> [Problem statement] Where a picture appears in the data below, exclude it; restate everything else word for word.

══ Given data ══

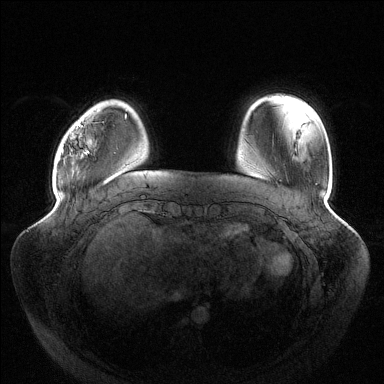
Breast MRI (dynamic contrast-enhanced), one axial slice; position 25 of 144 along the scan axis; dynamic contrast-enhanced series, time point 2 of 6 at this slice position (early post-contrast); 1.5 T; TE 1.5 ms, TR 4.6 ms; 1.2 mm slice thickness; 384 × 384 image matrix, field of view 430 × 430 mm. Female patient.
Outlined on this slice (semi-automatically segmented with operator editing):
- enhancing-tissue mask used for the functional tumour volume (all voxels passing the contrast-enhancement thresholds inside the analysis volume; usually the tumour): bounding box <58,124,89,162> (left, top, right, bottom; pixels)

═══

> [Response to the task]
Breast MRI (dynamic contrast-enhanced), one axial slice; position 25 of 144 along the scan axis; dynamic contrast-enhanced series, time point 2 of 6 at this slice position (early post-contrast); 1.5 T; TE 1.5 ms, TR 4.6 ms; 1.2 mm slice thickness; 384 × 384 image matrix, field of view 430 × 430 mm. Female patient.
Outlined on this slice (semi-automatically segmented with operator editing):
- enhancing-tissue mask used for the functional tumour volume (all voxels passing the contrast-enhancement thresholds inside the analysis volume; usually the tumour): bounding box <58,124,89,162> (left, top, right, bottom; pixels)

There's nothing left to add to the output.